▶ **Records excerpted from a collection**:
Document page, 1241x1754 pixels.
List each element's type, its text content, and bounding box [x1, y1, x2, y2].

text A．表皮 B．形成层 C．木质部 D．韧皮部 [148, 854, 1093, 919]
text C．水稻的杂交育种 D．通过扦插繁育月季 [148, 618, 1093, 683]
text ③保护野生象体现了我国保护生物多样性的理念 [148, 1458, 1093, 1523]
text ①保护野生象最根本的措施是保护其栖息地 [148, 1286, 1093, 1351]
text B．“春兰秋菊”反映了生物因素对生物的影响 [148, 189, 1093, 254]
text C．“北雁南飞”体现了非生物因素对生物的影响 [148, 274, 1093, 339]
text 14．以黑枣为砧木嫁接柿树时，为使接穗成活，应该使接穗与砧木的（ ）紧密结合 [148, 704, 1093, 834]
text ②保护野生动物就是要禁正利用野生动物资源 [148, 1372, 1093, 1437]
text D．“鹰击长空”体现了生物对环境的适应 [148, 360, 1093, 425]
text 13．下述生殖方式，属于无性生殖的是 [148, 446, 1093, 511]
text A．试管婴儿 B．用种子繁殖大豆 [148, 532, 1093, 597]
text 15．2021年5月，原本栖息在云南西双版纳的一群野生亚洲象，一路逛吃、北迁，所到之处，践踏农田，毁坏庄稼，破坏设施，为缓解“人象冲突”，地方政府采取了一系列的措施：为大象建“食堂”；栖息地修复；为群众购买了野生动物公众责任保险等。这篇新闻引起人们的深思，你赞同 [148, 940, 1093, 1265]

▶ **Description of the task**:
Each line of the records above must be copied exactly.

▶ **The completed task**:
Document page, 1241x1754 pixels.
List each element's type, its text content, and bounding box [x1, y1, x2, y2].

text A．表皮 B．形成层 C．木质部 D．韧皮部 [148, 854, 1093, 919]
text C．水稻的杂交育种 D．通过扦插繁育月季 [148, 618, 1093, 683]
text ③保护野生象体现了我国保护生物多样性的理念 [148, 1458, 1093, 1523]
text ①保护野生象最根本的措施是保护其栖息地 [148, 1286, 1093, 1351]
text B．“春兰秋菊”反映了生物因素对生物的影响 [148, 189, 1093, 254]
text C．“北雁南飞”体现了非生物因素对生物的影响 [148, 274, 1093, 339]
text 14．以黑枣为砧木嫁接柿树时，为使接穗成活，应该使接穗与砧木的（ ）紧密结合 [148, 704, 1093, 834]
text ②保护野生动物就是要禁正利用野生动物资源 [148, 1372, 1093, 1437]
text D．“鹰击长空”体现了生物对环境的适应 [148, 360, 1093, 425]
text 13．下述生殖方式，属于无性生殖的是 [148, 446, 1093, 511]
text A．试管婴儿 B．用种子繁殖大豆 [148, 532, 1093, 597]
text 15．2021年5月，原本栖息在云南西双版纳的一群野生亚洲象，一路逛吃、北迁，所到之处，践踏农田，毁坏庄稼，破坏设施，为缓解“人象冲突”，地方政府采取了一系列的措施：为大象建“食堂”；栖息地修复；为群众购买了野生动物公众责任保险等。这篇新闻引起人们的深思，你赞同 [148, 940, 1093, 1265]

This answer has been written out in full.